### What is asked
Write out the pseudo-SLC drive passage below word for word, from "That removes some" up to and including "SLC is desirable.".

:: Passage provided

Pseudo-SLC drives take multi-level cell (MLC), triple-level (TLC) and QLC flash dies and build drives with on-board firmware to mimic SLC by only using one voltage level per cell.

That removes some of the disadvantages associated with multiple voltages in a single cell found in more modern flash drive types.

What use cases is pseudo-SLC aimed at?

While most contemporary enterprise use cases are well-suited to MLC, TLC and SLC flash storage, there are some edge cases where SLC is desirable.

These can literally be edge computing workloads, where the extra durability is required. Think cases where compute and storage is sited in a remote location where physical maintenance visits may come few and far between, such as internet of things (IoT) applications and military, oil and gas.

Elsewhere, but less often, SLC-type performance may be the requirement, such as for high-end transactional workloads in the enterprise where some pseudo-SLC can help.

What are the drawbacks of pseudo-SLC?

Pseudo-SLC is created by limiting the voltage level-holding capacity of MLC, TLC and QLC drives. Therefore, it provides less capacity and storage density.

It reduces the capacity of an MLC drive by 50%, TLC by 66% and QLC by 75%, for example. 

What does pseudo-SLC cost?

::::
:: Data segment

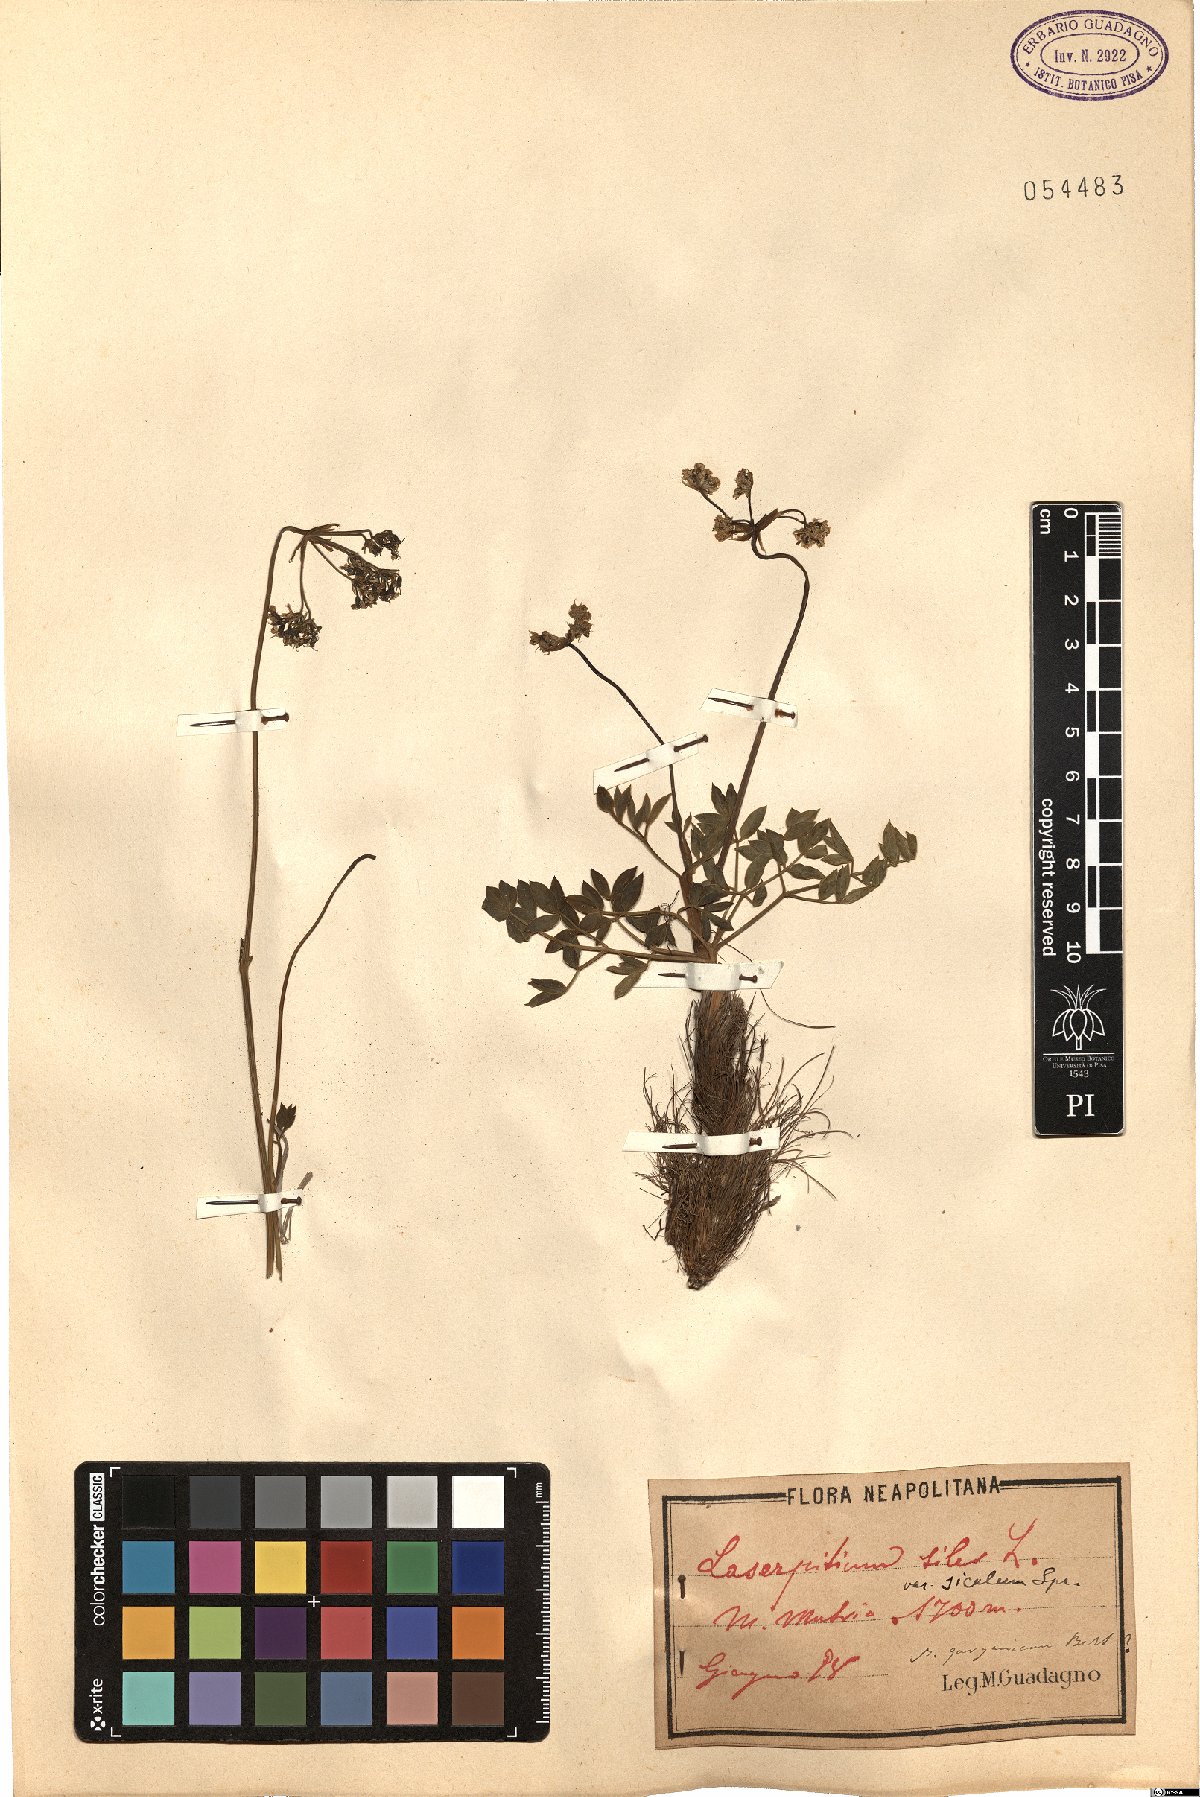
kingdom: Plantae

::::

### Written solution
That removes some of the disadvantages associated with multiple voltages in a single cell found in more modern flash drive types.

What use cases is pseudo-SLC aimed at?

While most contemporary enterprise use cases are well-suited to MLC, TLC and SLC flash storage, there are some edge cases where SLC is desirable.